## What the task asks
The task calls for the count of lines containing "გაფრთხილება" in these records, given as a number with no other words.

## Input data
◆ ◆ ◆
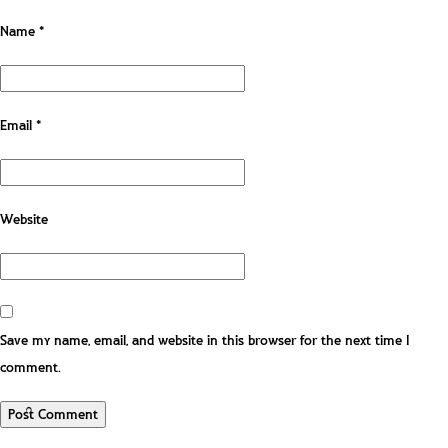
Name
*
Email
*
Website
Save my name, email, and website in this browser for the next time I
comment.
◆ ◆ ◆
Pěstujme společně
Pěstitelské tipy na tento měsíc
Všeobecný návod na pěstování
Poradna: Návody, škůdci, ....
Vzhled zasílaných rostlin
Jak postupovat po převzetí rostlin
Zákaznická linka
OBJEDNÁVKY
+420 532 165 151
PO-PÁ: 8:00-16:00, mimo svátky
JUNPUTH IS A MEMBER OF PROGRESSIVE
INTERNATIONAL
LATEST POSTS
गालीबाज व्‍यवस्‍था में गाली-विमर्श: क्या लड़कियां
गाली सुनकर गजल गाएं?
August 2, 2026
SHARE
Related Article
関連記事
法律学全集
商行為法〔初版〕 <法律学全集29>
◆ ◆ ◆
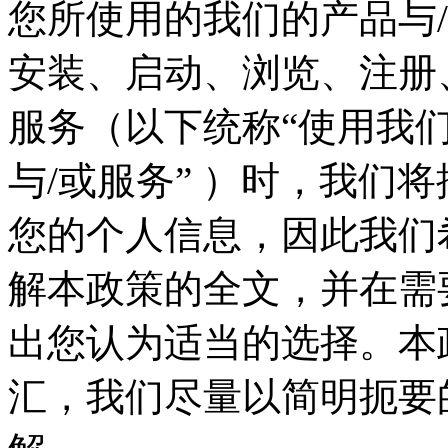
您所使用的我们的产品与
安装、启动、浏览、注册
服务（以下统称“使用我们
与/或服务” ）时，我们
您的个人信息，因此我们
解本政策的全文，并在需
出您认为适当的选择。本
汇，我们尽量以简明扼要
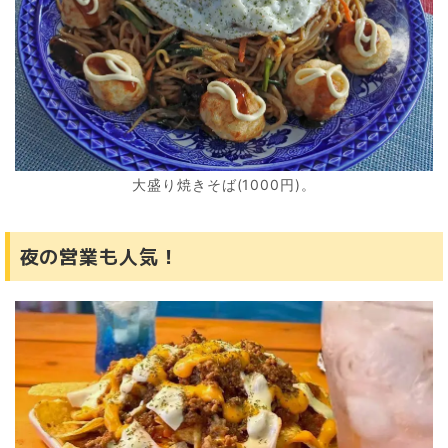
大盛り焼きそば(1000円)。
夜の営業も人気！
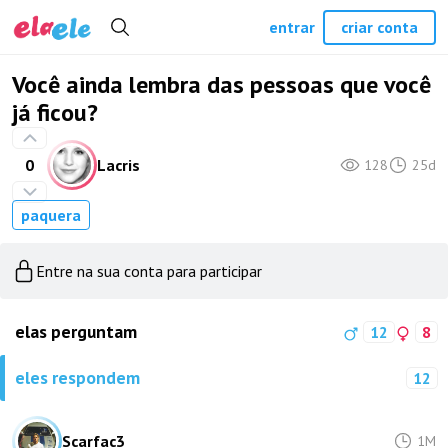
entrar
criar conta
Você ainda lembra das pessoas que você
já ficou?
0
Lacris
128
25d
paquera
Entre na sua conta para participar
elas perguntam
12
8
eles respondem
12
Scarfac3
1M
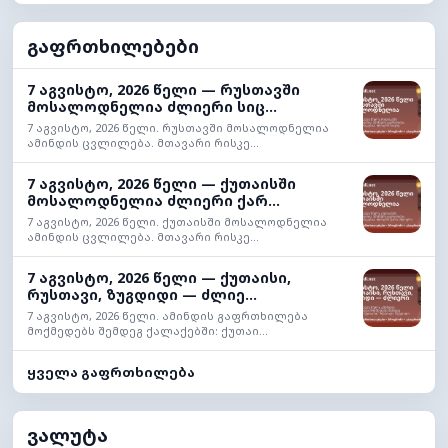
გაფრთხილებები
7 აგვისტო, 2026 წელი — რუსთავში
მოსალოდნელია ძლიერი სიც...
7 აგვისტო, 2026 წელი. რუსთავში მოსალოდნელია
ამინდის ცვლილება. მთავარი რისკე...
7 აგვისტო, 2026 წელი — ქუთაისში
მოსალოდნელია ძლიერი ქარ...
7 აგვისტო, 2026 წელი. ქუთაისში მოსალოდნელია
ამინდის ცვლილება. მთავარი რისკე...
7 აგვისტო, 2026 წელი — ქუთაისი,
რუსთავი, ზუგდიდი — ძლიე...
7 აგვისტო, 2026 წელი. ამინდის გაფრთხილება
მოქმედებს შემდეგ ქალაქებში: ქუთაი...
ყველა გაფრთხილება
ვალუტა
◆ ◆ ◆
## Answer section
2